Cogió a Calmo por el collar y le dijo: - ¡Tú a mi lado! ¿Me oyes? El perro le
miró y como si le entendiera, dejo de tirar hacia donde venían y se quedaron
juntos. Juan sacó la navaja grande, la abrió y la colocó en el rebaje del
cayado. La ató fuerte y cogiendo el cayado por el otro extremo, se puso con èl
adelante dispuesto a la defensa. Como él sabía, los lobos se dispusieron en
abanico, sin poder abarcar a sus espaldas que las tenía del lado del aprisco.
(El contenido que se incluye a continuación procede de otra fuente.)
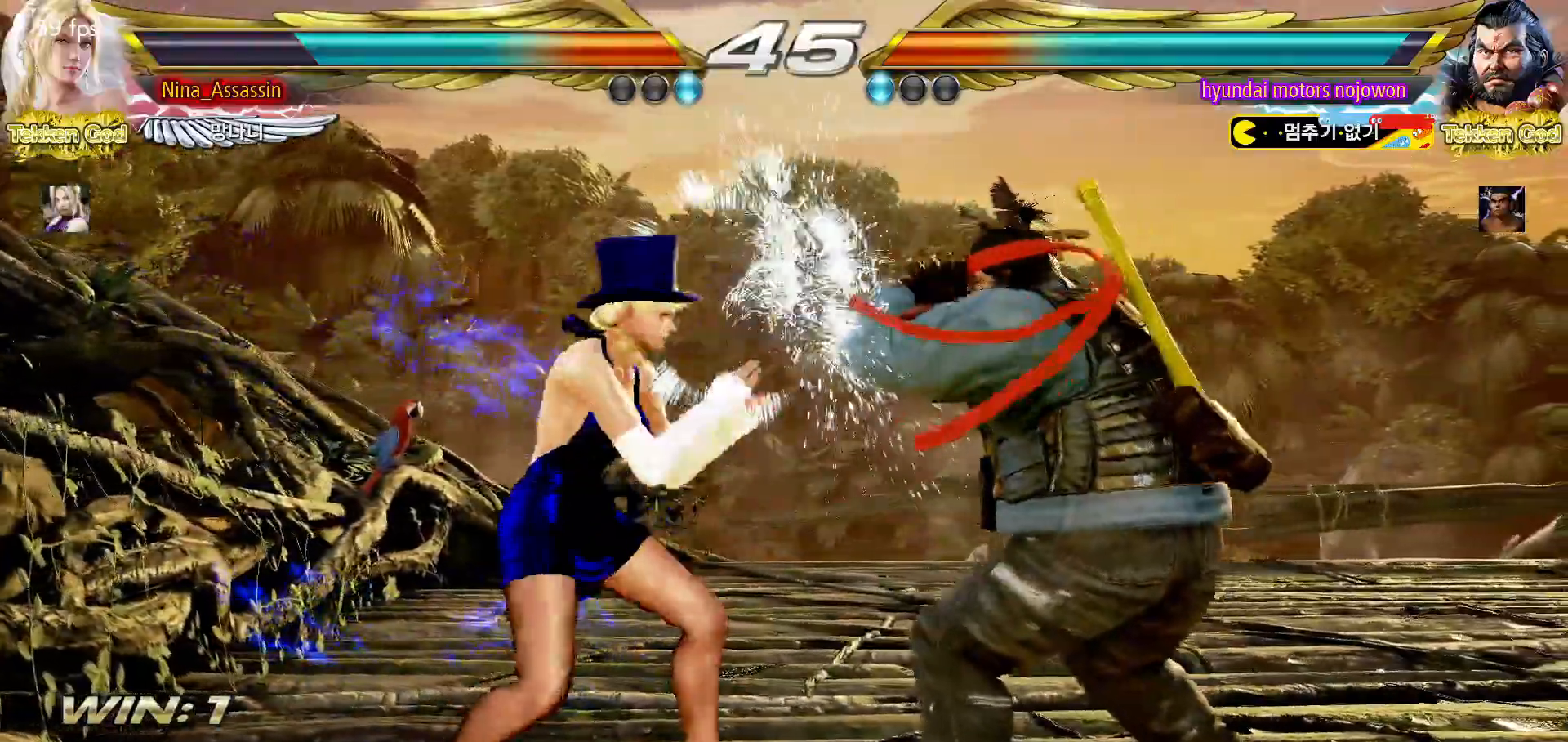
{"dt_ms": 500, "buttons": [], "left_stick": "down-right", "events": [[150, "left_stick", "left"], [217, "left_stick", "center"], [267, "left_stick", "left"], [350, "left_stick", "center"], [417, "left_stick", "down-right"], [433, "SQUARE", "down"], [500, "SQUARE", "up"]]}
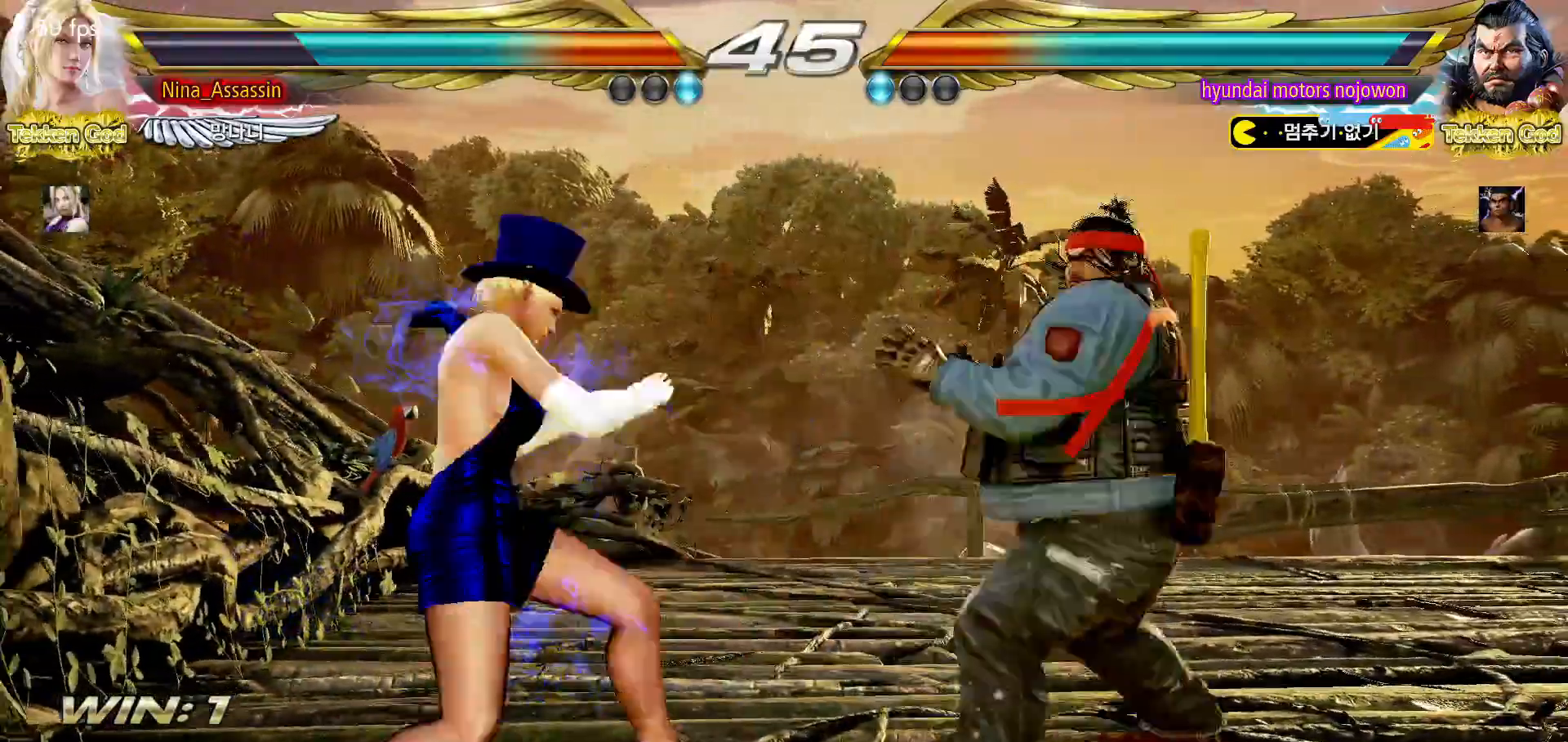
{"dt_ms": 500, "buttons": [], "left_stick": "center", "events": [[67, "TRIANGLE", "down"], [83, "left_stick", "center"], [167, "TRIANGLE", "up"]]}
Enseñaban los dientes y amagaban constantemente para ver si se descuidaban,
Juan y su perro. Un lobo atacó a Calmo y otro le siguió en el ataque, pero
antes de que llegara donde se repartían dentelladas lobo y perro, Juan con la
Navaja le asestó un golpe mortal al lobo que venía, rajándole la barriga. Gritó
el lobo de dolor y los demás le miraron. Sin pensárselo dos veces se retiraron
hacia el arroyo a unos treinta metros. Juan cogió al lobo agonizante de las
patas y se lo arrojó a los demás lobos.
Se tiraron como fieras y se fueron llevando a dentelladas los despojos de su
compañero. No volvieron en toda la noche. A la madrugada, Juan bajó con el
ganado hasta la aldea. No dijo nada a nadie, era cosa suya. Solo que al día
siguiente, subió con la escopeta de pistones.
(Publicado en el periódico La TRibuna de Ciudad Real el 9 de agosto de 2014).